Everyone has an idea about the legacy they wish to leave behind. What that legacy is in reality and what you want it to be can be two different things. Is your legacy to your kids an encounter with your unpaid creditors?
Often, problems with creditors for people over 65 may not be problems the elderly debtor at all. Most types of income and assets are protected by law from creditors.
Usually though, that doesn’t bother creditors. They’ll just wait until you’re dead to steal your assets from those you wish to inherit from you.
Seniors enjoy protection from collection
Elders in Georgia have significant legal protections from creditors. Exemption laws, pension law, and the Social Security Act often make it hard for creditors to seize the assets of elders, even to pay legitimate debts.
People often make the argument against seniors filing bankruptcy because of the following reasons.
- Social security is 100% protected from creditors (unless you owe the government).
- Your Pensions and other retirement accounts are beyond the reach of even those with a judgment against you.
- Houses are not liquid assets and it’s extremely difficult for creditors to make you sell your house.
- Seniors usually don’t have an income outside of these aforementioned sources so there’s nothing to garnish.
Because of these generous protections, senior citizens often ignore debts and use their money to pay for today’s expenses, at the expense of what they’ll leave their heirs.
However, just because you can ignore old debt, is that really a part of the legacy you wish to leave behind?
Some debts outlive the debtor
So, what happens when you die?

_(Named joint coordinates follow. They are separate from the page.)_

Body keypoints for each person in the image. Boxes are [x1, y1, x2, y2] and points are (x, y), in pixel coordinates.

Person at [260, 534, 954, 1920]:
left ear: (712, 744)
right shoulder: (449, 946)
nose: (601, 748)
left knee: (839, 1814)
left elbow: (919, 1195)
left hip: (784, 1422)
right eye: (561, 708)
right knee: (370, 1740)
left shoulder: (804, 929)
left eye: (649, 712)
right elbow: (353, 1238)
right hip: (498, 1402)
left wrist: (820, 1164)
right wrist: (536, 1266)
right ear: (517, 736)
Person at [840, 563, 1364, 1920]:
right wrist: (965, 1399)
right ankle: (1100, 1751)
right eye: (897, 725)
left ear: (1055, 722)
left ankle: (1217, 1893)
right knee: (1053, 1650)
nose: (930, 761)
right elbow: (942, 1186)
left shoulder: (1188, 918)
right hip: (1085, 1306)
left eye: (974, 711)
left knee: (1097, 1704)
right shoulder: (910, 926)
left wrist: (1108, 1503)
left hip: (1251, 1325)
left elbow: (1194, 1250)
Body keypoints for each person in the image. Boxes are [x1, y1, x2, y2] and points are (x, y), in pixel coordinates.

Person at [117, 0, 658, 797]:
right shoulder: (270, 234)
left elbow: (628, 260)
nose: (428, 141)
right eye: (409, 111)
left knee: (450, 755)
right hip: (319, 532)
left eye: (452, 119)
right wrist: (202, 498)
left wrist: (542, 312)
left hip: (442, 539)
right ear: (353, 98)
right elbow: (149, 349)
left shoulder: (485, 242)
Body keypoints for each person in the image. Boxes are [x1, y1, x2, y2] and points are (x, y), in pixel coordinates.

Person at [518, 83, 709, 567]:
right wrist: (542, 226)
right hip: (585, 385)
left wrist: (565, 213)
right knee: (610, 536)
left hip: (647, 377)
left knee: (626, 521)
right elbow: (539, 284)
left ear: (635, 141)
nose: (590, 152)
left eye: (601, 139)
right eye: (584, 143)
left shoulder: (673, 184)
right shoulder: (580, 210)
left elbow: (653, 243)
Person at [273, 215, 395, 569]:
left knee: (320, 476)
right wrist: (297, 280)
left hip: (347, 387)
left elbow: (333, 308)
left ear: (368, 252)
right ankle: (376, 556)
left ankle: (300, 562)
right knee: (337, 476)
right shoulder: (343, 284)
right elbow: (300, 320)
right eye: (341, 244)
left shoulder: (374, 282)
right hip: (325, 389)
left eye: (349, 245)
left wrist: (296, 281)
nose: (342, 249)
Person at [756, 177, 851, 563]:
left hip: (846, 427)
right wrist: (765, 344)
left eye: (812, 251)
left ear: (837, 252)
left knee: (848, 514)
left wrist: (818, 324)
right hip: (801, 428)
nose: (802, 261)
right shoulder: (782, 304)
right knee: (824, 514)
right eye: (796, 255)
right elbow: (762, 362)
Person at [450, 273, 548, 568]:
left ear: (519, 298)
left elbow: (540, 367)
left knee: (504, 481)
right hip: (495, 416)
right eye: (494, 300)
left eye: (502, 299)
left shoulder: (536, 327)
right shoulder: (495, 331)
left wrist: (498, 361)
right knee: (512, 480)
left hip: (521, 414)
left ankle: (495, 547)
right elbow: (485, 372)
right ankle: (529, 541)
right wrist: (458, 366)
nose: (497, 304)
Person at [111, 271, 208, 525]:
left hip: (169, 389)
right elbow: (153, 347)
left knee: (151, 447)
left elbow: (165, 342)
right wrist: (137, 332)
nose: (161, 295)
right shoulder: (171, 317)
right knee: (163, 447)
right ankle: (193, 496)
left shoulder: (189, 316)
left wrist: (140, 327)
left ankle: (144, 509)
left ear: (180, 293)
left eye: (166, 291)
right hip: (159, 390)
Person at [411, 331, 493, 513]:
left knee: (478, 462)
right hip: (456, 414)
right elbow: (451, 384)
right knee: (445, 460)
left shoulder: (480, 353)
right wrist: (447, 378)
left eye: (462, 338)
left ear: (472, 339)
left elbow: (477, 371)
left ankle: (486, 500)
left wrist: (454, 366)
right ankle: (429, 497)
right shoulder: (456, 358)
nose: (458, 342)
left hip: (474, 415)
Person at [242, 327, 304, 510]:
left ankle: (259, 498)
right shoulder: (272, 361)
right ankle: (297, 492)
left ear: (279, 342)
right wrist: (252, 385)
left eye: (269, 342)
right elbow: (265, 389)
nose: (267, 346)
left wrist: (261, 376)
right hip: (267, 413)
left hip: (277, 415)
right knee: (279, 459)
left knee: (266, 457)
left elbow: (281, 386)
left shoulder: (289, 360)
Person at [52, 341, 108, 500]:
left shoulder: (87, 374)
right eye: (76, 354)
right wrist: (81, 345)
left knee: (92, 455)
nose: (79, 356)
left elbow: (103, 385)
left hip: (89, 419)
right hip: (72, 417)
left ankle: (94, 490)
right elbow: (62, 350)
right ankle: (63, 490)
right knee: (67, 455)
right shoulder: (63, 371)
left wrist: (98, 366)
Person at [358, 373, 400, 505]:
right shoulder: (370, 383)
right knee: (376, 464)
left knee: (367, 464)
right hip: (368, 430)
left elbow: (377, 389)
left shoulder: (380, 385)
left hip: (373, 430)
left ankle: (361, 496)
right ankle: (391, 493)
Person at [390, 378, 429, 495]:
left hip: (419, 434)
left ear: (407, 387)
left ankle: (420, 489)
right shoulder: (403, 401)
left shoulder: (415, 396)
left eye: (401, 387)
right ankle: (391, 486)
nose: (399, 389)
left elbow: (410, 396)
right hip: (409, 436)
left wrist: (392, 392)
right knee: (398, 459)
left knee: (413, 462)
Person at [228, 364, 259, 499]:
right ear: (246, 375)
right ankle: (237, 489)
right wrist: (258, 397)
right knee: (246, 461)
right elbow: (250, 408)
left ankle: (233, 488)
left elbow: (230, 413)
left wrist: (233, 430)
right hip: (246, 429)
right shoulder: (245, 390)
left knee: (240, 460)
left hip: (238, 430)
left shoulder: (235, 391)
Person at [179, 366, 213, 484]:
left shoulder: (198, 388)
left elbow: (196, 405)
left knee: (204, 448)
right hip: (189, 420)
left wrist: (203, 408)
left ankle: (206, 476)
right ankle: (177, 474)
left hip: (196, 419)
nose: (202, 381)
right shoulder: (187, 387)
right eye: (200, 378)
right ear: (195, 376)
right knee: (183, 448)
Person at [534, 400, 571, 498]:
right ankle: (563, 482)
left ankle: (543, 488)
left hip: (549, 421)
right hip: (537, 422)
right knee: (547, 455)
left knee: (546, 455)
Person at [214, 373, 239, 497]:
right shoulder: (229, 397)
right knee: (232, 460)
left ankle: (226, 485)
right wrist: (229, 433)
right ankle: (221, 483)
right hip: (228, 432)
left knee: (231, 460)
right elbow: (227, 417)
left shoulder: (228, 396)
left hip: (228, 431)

Does the debt go to the grave with you? Turns out, the debt lives on.
That doesn’t mean your heirs inherit your debt; in other words, your heirs don’t become personally liable for your credit card balance.
What many people don’t realize is that debts are paid in full before heirs will receive anything.
As per probate laws, debts are paid before the estate is distributed to your heirs. If the deceased created a living trust, the trust usually provides that the successor trustee pay the deceased’s debts first.
When debts survive the debtor, the intended heirs inherit a significantly diminished estate, or a ticking time bomb of debts that are owed to the deceased person’s creditors.
Creditors lie in wait
Everyone has heard about interest. Interest is a creditors best friend. Interest on outstanding debt is often meaningless to the senior citizen who can avoid paying it while they’re alive. The downside to this is the fact that time and interest silently eats up the senior citizen’s estate.
Who cares if there aren’t any real viable means of collection.
Waiting works for a creditor.
- Wait til the senior dies.
- Wait while the interest compounds.
- Wait til the records conveniently get lost.
Creditors are often adept at lying and manipulation. They will work hard at making your heirs feel guilty and convince them to pay off the debt from their own pockets after you’ve passed on.
The generosity gene
The impulse to pass along something to your children seems to be genetically implanted in the human soul. It’s something that drives many seniors to live frugally, save and work hard. But under our legal system, paying debts is higher priority than leaving something behind for your heirs.
Despite arguments to the contrary, bankruptcy is not only appropriate for a senior with debts and assets that are protected from creditors during their lifetime, but highly advisable.
The exemptions that protect the assets under state law and the laws that made the senior judgment proof to begin with are also there to protect you should you file bankruptcy.
Without filing bankruptcy, all the exemptions will do is just hold the creditors off during the life of the debtor. That debt will lay in the grass, hiding like a snake, waiting to collect from your estate and ultimately, your heirs.
Another thing you have to remember is that bankruptcy exemptions vastly more generous than probate exemptions. In fact, unless there is a surviving spouse, there may be no exemptions in probate at all. Exemptions are designed to protect the surviving spouse, not their heirs.
Bankruptcy flips the equation
A bankruptcy, by its very nature, eliminates unsecured debts. Things like credit cards and medical bills are magically gone, while the exemptions protect assets.
One a debt is discharged that debt is gone, forever, never to be heard from again. Bankruptcy law returns complete and total ownership of exempt assets back to the debtor.
Your Social Security payments both current and future, doesn’t even enter the bankruptcy equation. All of your Pensions and 401(k)s are also not subject to the bankruptcy.
One thing you need to know is that in order to successfully pass your assets on to the next generation by using bankruptcy, you need a good bankruptcy lawyer who doesn’t dabble but actually KNOWS the law. It’s hard work and requires planning but the results are worth it.
By eliminating your debts before you die, there’s more left for your family, and that’s always a good thing.